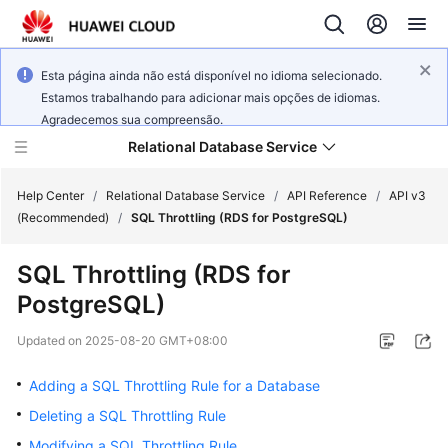
Esta página ainda não está disponível no idioma selecionado.
Estamos trabalhando para adicionar mais opções de idiomas.
Agradecemos sua compreensão.
Relational Database Service
Help Center
/
Relational Database Service
/
API Reference
/
API v3
(Recommended)
/
SQL Throttling (RDS for PostgreSQL)
SQL Throttling (RDS for
PostgreSQL)
Service
Overview
Updated on
2025-08-20 GMT+08:00
Billing
Adding a SQL Throttling Rule for a Database
Deleting a SQL Throttling Rule
Getting
Modifying a SQL Throttling Rule
Started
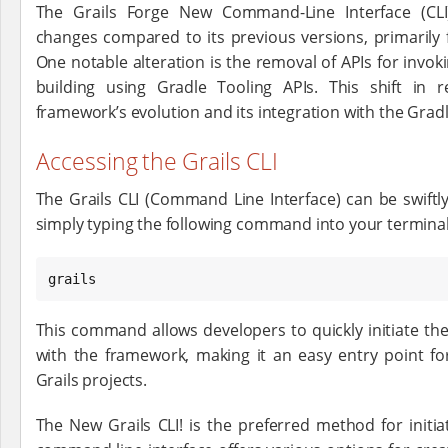
The Grails Forge New Command-Line Interface (CLI
changes compared to its previous versions, primarily
One notable alteration is the removal of APIs for invoki
building using Gradle Tooling APIs. This shift in re
framework’s evolution and its integration with the Grad
Accessing the Grails CLI
The Grails CLI (Command Line Interface) can be swiftly
simply typing the following command into your termi
grails
This command allows developers to quickly initiate the
with the framework, making it an easy entry point for
Grails projects.
The New Grails CLI! is the preferred method for initia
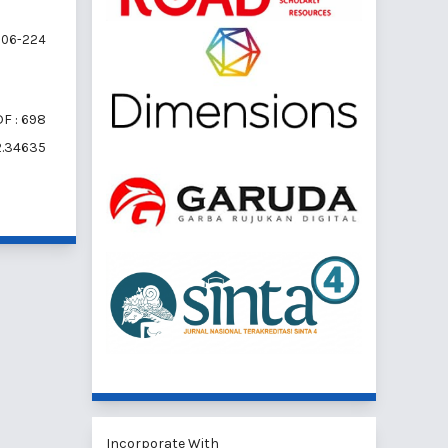
06-224
F : 698
i2.34635
Incorporate With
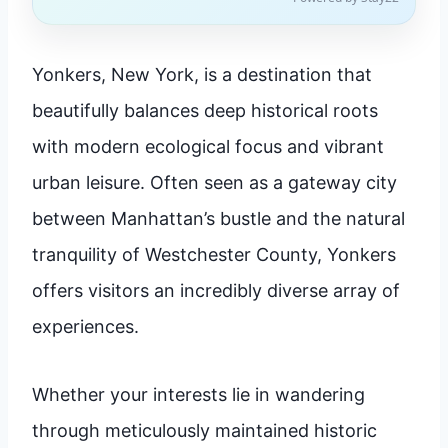
Yonkers, New York, is a destination that
beautifully balances deep historical roots
with modern ecological focus and vibrant
urban leisure. Often seen as a gateway city
between Manhattan’s bustle and the natural
tranquility of Westchester County, Yonkers
offers visitors an incredibly diverse array of
experiences.
Whether your interests lie in wandering
through meticulously maintained historic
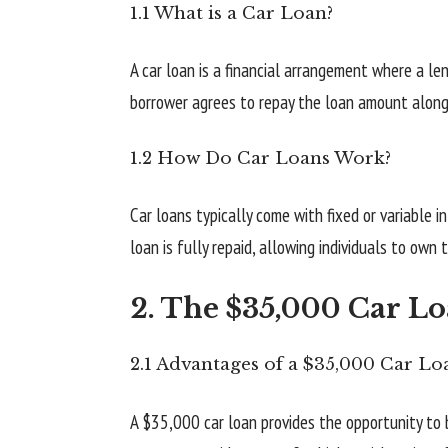
1.1 What is a Car Loan?
A car loan is a financial arrangement where a l
borrower agrees to repay the loan amount along w
1.2 How Do Car Loans Work?
Car loans typically come with fixed or variable i
loan is fully repaid, allowing individuals to own
2. The $35,000 Car L
2.1 Advantages of a $35,000 Car Lo
A $35,000 car loan provides the opportunity to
=-=-=
• **Assigned task**
Using the data above, output the line that has "with the framework, making", the line that has "beautifully balances deep historical roots", and whatever lines fall between, each exactly as it stands and without pictures.

• **Problem solution**
with the framework, making it an easy entry point for
Grails projects.
The New Grails CLI! is the preferred method for initia
06-224
F : 698
i2.34635
Incorporate With
Yonkers, New York, is a destination that
beautifully balances deep historical roots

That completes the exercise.